Steven Galson, acting director of the
FDA's Center for Drug Evaluation and Research, said one small
study had showed that "when people took Accutane [they]
became depressed and when they had the Accutane taken away,
the depression went away."
"That's the evidence that there could
be a causal link," he said.
Attention has focused again on Accutane
after investigators found that a prescription for the drug
had been written for Charles Bishop, 15, who crashed a small
airplane into a Tampa in January. Police said a note found
in the wreckage professed solidarity with Osama bin Laden.
After teachers described him as a bright and patriotic youth,
his behavior seemed all the more incomprehensible.
The St. Petersburg Times reported that
Bishop's parents had entered a suicide pact in 1984 while
they were teenagers. After a problem with paperwork prevented
them from getting married, the two tried to poison themselves
with car exhaust fumes.
When that failed, they reportedly decided
to slash each other with a butcher knife, which resulted in
Bishop's father being hospitalized with stab wounds. The couple
later had Bishop, got married and divorced.

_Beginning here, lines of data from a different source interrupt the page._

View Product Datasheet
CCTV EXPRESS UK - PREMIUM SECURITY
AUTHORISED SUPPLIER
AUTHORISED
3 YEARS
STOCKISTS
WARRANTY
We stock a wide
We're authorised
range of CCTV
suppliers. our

Accutane has been on the market since
1982 and has been used by hundreds of thousands of people.
A half-million prescriptions were written in the United States
last year, the manufacturer said.
It is reserved for intractable cases of
acne and is sold under an increased security prescription
system, mostly because pregnant women taking the medicine
are liable to have babies with birth defects. The medicine
is not given to pregnant women, and doctors strongly urge
women not to become pregnant while taking the medicine.

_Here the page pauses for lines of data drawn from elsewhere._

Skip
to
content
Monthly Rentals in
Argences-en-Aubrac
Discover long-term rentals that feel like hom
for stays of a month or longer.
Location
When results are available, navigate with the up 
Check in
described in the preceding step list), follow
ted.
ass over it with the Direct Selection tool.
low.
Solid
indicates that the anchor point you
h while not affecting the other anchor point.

While the FDA has about 140 reports of
suicide after people took Accutane, the rate of suicide remains
extremely low,, making it difficult to pin down which cases
might have occurred anyway and whether cases were caused by
the medicine.
Carolyn Glynn, vice president for public
affairs at Hoffmann-La Roche, said the rate of suicide in
the group of 15- to 24-year-olds taking Accutane was lower
than the rate of the general population.